Monday, February 27, 2012

Black pro-life leader: ‘We don’t have to kill our children to be successful’

by Ben Johnson

WASHINGTON, D.C., February 23, 2012, (LifeSiteNews.com) – A black pro-life leader is fighting back against comments from the black outreach director of Planned Parenthood that advocates for the unborn “could care less” about children once they are born.

Ludwig Gaines, the African American leadership and engagement director for Planned Parenthood Federation of America, told a reporter from CNSNews.com that those who supported an abortion ban under consideration in Congress were guilty of “hypocrisy” that “needs to be exposed.”

“Quite frankly, if you look at the records of the proponents of this bill and others who would support it, they are the very same people who will not support after-school care, or food stamps, or other programs meant to elevate communities of color,” Gaines said.

“Suddenly, they’re concerned about black children quite frankly prior to birth, but could care less once they arrive.”

Gaines’ comments were made in opposition to a bill introduced by Rep. Trent Franks, R-AZ, that would not allow abortionists inside Washington, D.C., city limits to abort children at 20 weeks of gestation or older. Under the Constitution, Congress exercises control over the District of Columbia. 

Day Gardener, president of the National Black Pro-Life Union, told LifeSiteNews.com that Planned Parenthood has been marketing abortion to the black community since its founding. “The whole Negro Project back in [the 1930s] was to do exactly that,” she said.

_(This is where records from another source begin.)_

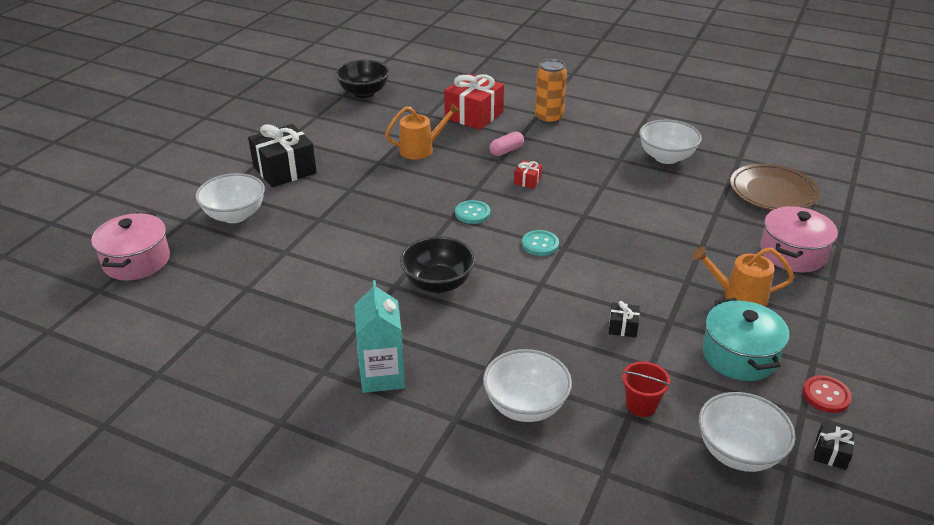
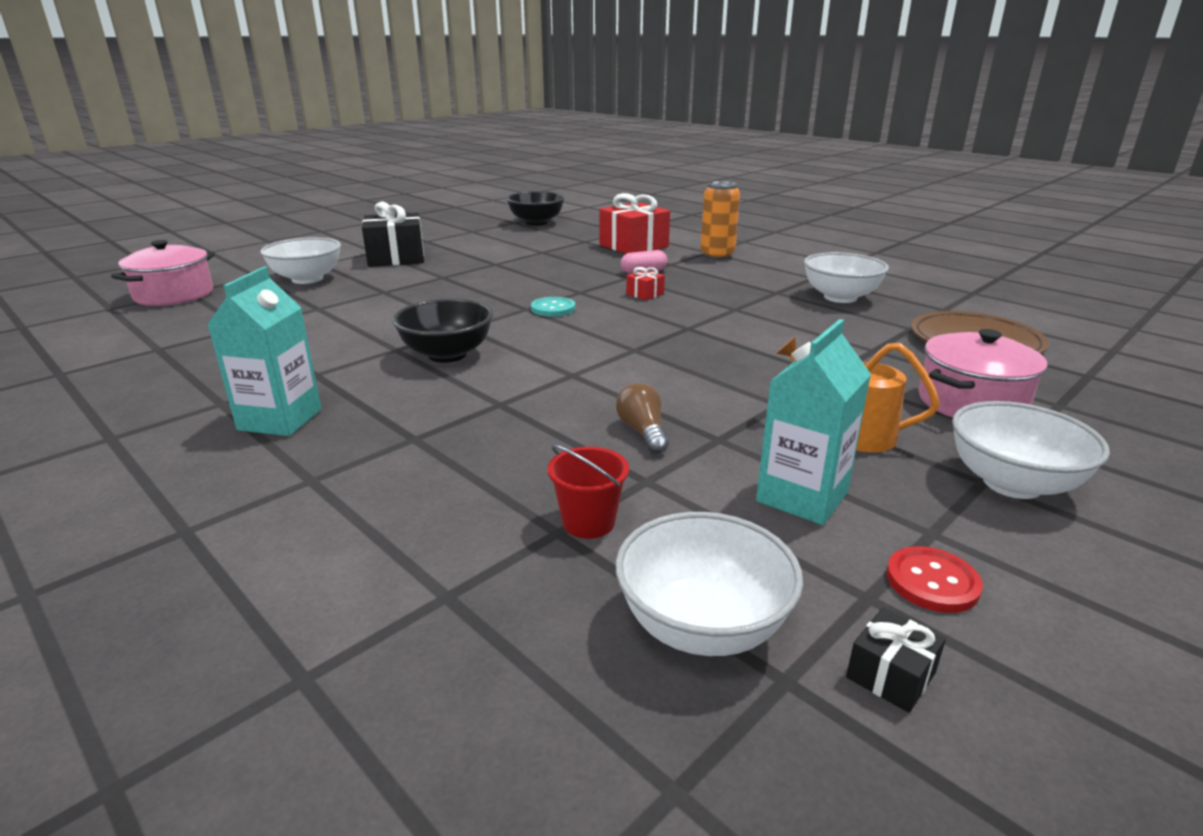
camera: 20 degrees right, 10 degrees down
orange watering can [385,103,460,160] -> none
white bowl [483,349,572,422] -> white bowl moved to [952,401,1110,499]
turquoise button [522,230,559,256] -> none
black gift [609,301,640,338] -> brown light bulb [616,383,669,454]
turquoise pot [702,298,789,381] -> turquoise carton [756,319,871,525]

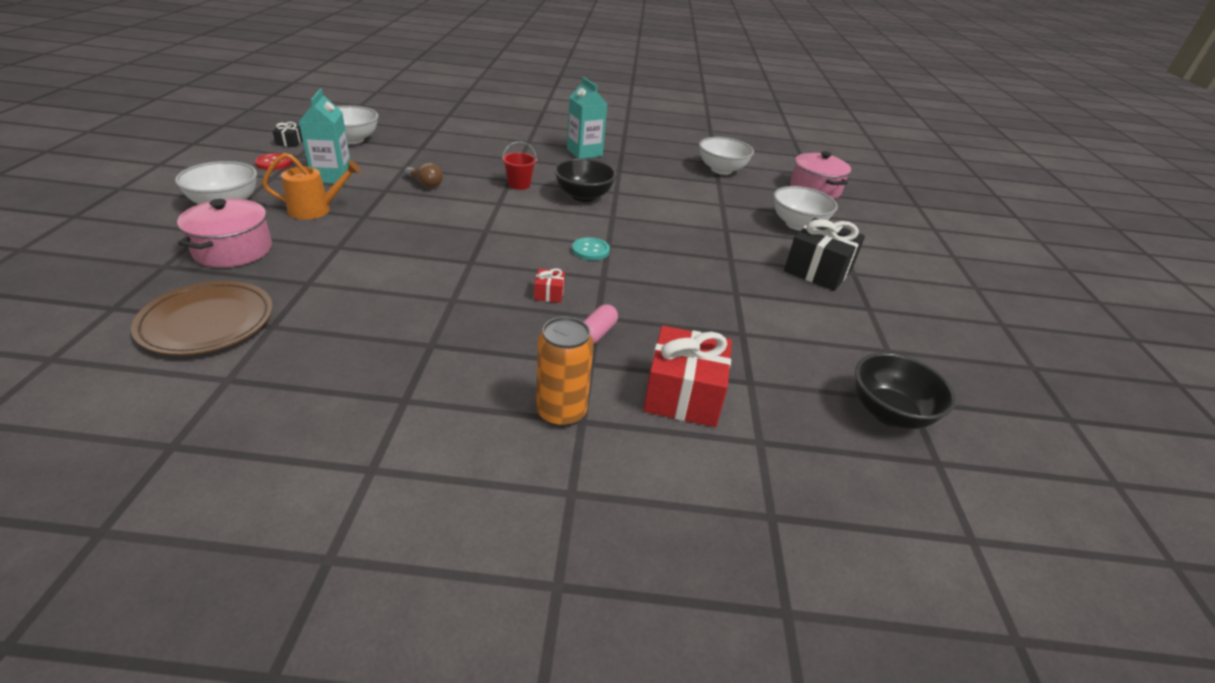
camera: 135 degrees right, 10 degrees up
red bucket [547,445,629,539] -> red bucket moved to [502,142,537,190]
white bowl [804,252,889,303] -> white bowl moved to [699,137,754,175]

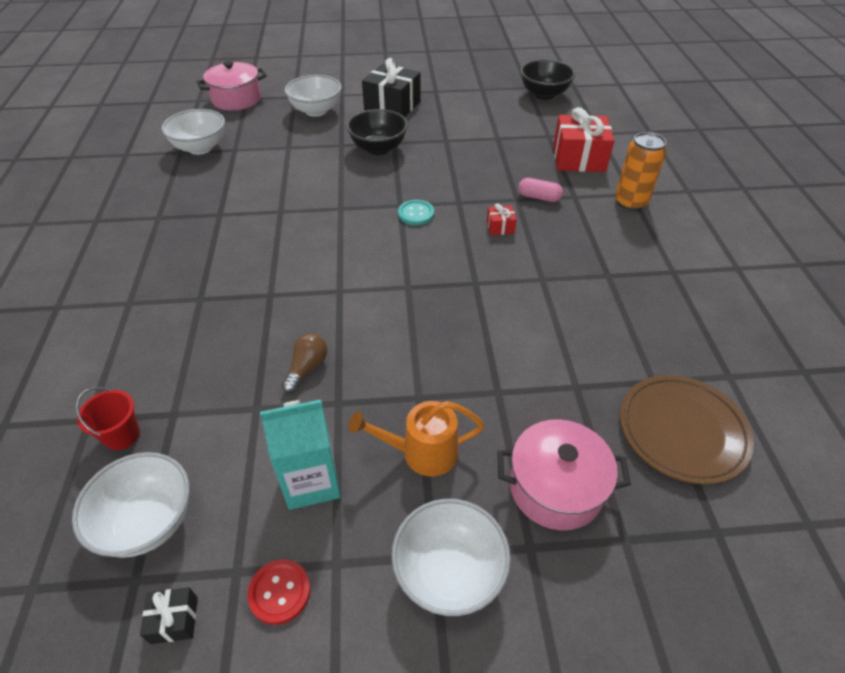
camera: 95 degrees left, 10 degrees up
orange watering can [262,153,361,219] -> orange watering can turned 75 degrees counterclockwise [349,401,484,476]
red bucket [502,142,537,190] -> red bucket moved to [75,387,140,450]
black bowl [554,158,617,202] -> black bowl moved to [347,109,408,155]
turquoise carton [567,77,607,158] -> none

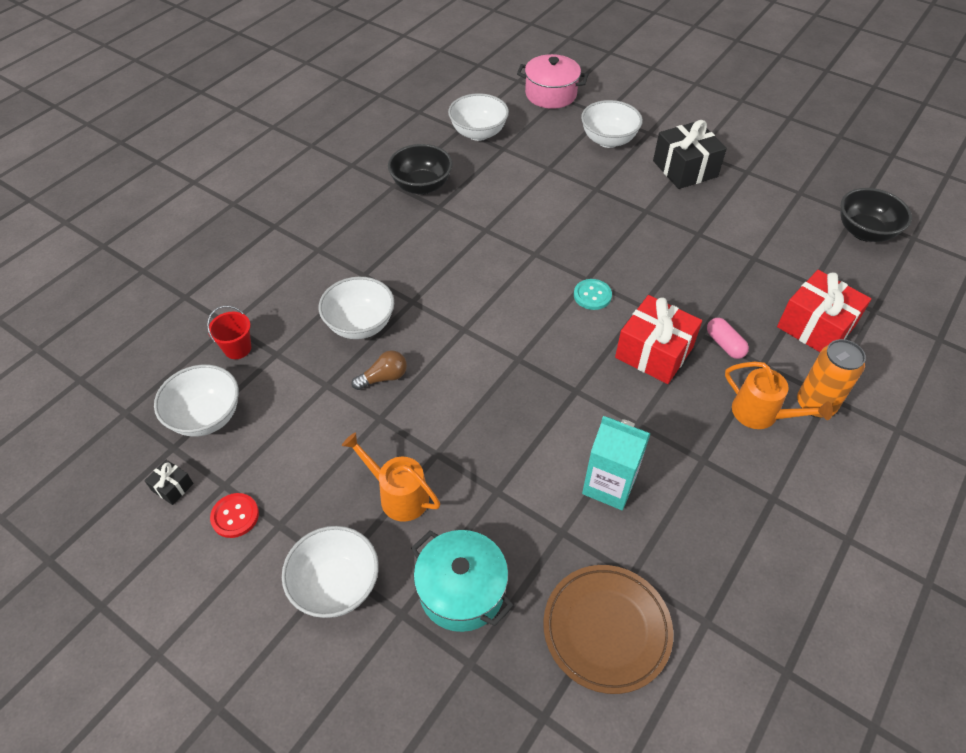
camera: 40 degrees right, 5 degrees up
turquoise carton [260,400,340,510] -> turquoise carton moved to [582,416,651,510]
black bowl [347,109,408,155] -> black bowl moved to [388,144,452,195]
red gift [487,204,517,235] -> red gift [615,295,702,384], size x2.24
pink pot [497,419,631,530] -> turquoise pot [411,530,514,632]
none -> white bowl [319,277,394,339]
none -> orange watering can [725,362,833,429]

Margaret Sanger, a supporter of racial eugenics who once addressed the Ku Klux Klan, “hired – and I think that’s a key word there – charismatic leaders and ministers and community leaders, those people who they knew could get the message of death across to their congregations, communities, and neighborhoods.”

Even today, “people for money…will continue to perpetrate this horrible lie that we need to kill our children to have a better life,” Gardener told LifeSiteNews.

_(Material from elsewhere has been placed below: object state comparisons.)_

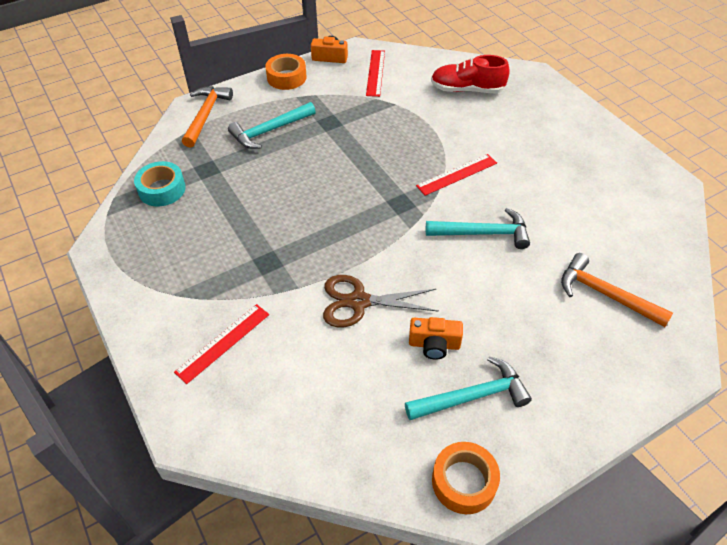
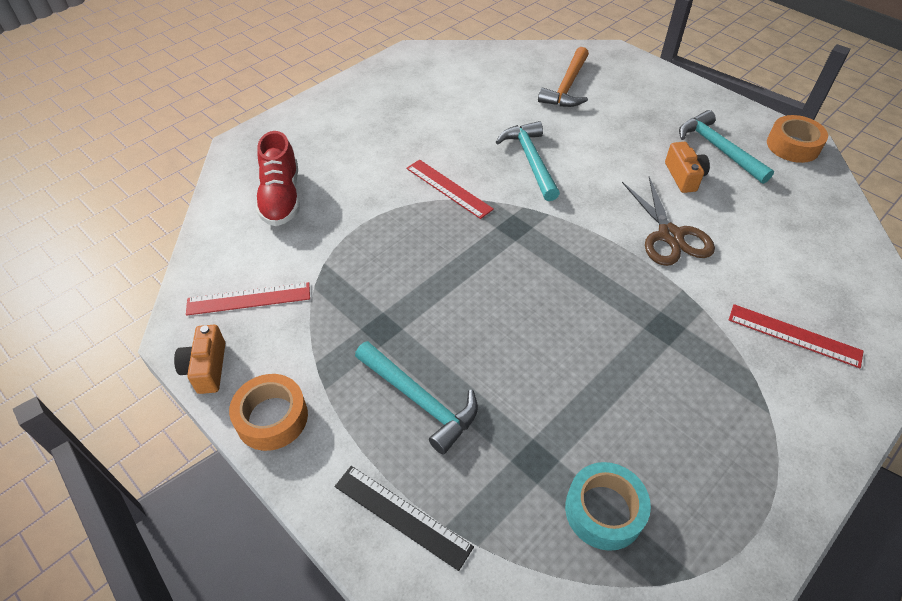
camera: 105 degrees left, 0 degrees up
orange hammer [182,86,233,148] -> black ruler [335,466,474,571]

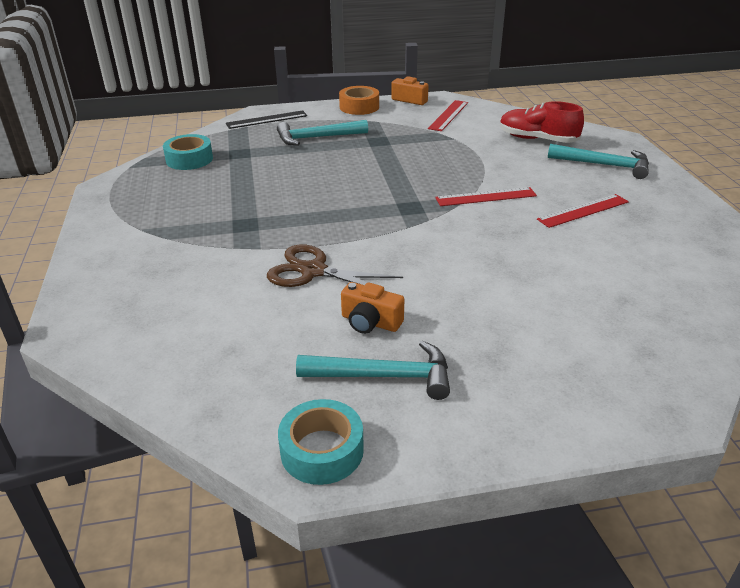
camera: 125 degrees right, 15 degrees down
turquoise hammer [496,121,560,201] -> turquoise hammer moved to [548,144,649,179]
orange hammer [538,47,589,107] -> none
red ruler [729,304,863,368] -> red ruler moved to [537,194,629,228]
orange tape [767,115,828,163] -> turquoise tape [278,399,364,485]

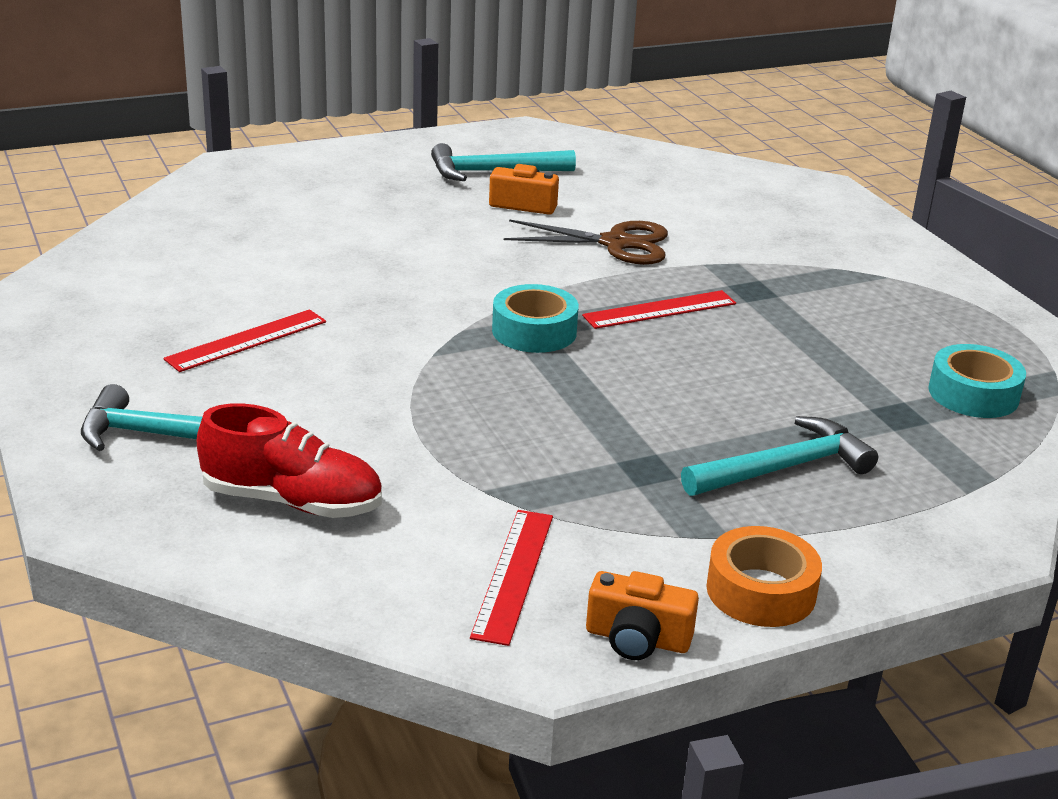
camera: 165 degrees right, 5 degrees down
black ruler [226,110,307,129] -> none
turquoise tape [278,399,364,485] -> turquoise tape moved to [492,284,579,353]
red ruler [435,187,537,206] -> red ruler moved to [582,290,736,329]

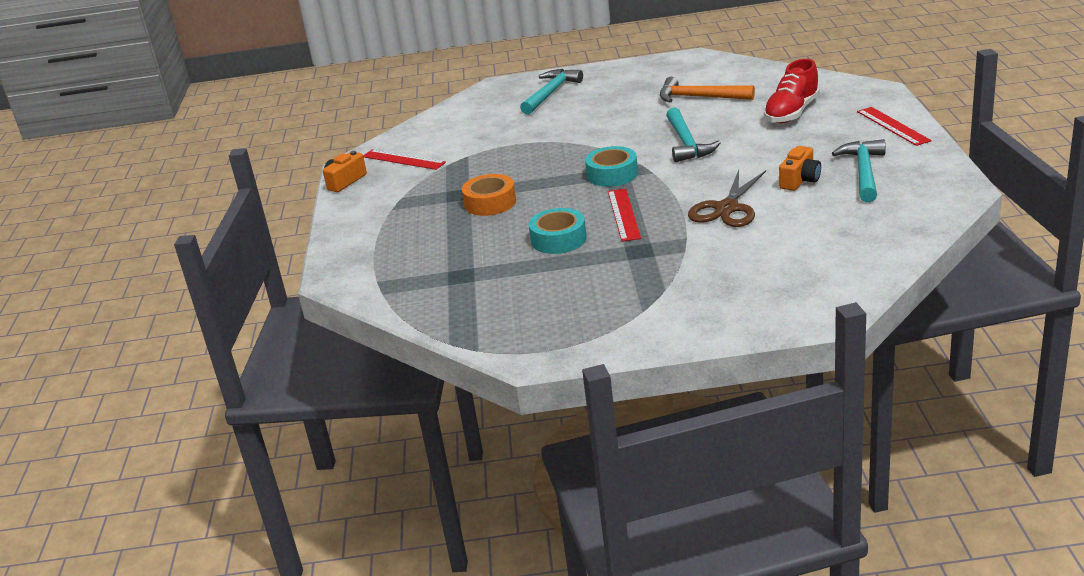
camera: 115 degrees right, 0 degrees up
red ruler [164,309,326,372] -> red ruler moved to [857,107,932,146]
red shoe [197,403,382,518] -> red shoe moved to [764,59,820,123]
turquoise hammer [681,416,878,496] -> turquoise hammer moved to [666,107,721,162]
orange tape [706,526,822,627] -> orange tape moved to [462,174,516,216]
turquoise tape [928,344,1026,418] -> turquoise tape moved to [529,208,587,254]
none -> orange hammer [660,77,755,102]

“We don’t have to kill our children to be successful or educated,” she said. “As a matter of fact, our children will make us better.”

She said that Gaines’ words were disingenuous and misleading. “If you do not allow [babies] to be born they have no life at all,” she said.

Pro-life advocates have long noted the disproportionate rate of abortion in the black community. Rev. Walter B. Hoye II, president and founder of the Issues4Life Foundation, told this year’s March for Life, “Even though we are only 12 percent of the population, we account for over 30 percent of all abortion in this country.” Sixty percent of black babies in New York City are aborted. Pastor Luke Robinson told marchers abortion was “genocidal” and “the destruction of a people.”

“Where is the voice of President Obama? Where is the voice of Jesse Jackson? Where is the voice of Al Sharpton? Where is the voice of the Black Congressional Caucus?” he asked.

Gardener said pro-lifers love children, and their mothers, before and after pregnancy by providing medical care, vitamins, and housing to some prospective mothers. “Then they provide what the mother needs afterwards – like formula, diapers, car seats, and cribs,” she said.

“I think the sad thing is that we are taught to believe this lie that we need all these subsidized programs from the government,” Gardener told LifeSiteNews. “I believe that we should do as God intended, that we reach out a hand and help each other.”

The high abortion rate among blacks has had unforeseen and negative consequences on their political power, as well, Gardner said.

In the 1960s, “everybody wanted to reach out to us and get our vote, especially the Democrats,” she said. “We were a voting bloc.” 

“Now they are courting the Hispanics, because we are no longer the largest minority in the United States.” 

“They feel, ‘OK, we have the blacks in our pocket, so let’s go and court the Hispanic vote.’ That’s what everyone seems to be doing, especially the more liberal people who are running for office.”

“They’re saying we’re not as important, because we’re not that big voting bloc anymore,” she said.

Advances such as 3-D ultrasounds have changed the minds of many members of the younger generation. “I’m excited about the fact that a lot of young blacks get it,” Gardener said. “We are seeing a turn in the black community that is exciting.”

“Now we’re at a place where we really have to work together, all of us unite again to save the lives of all children.”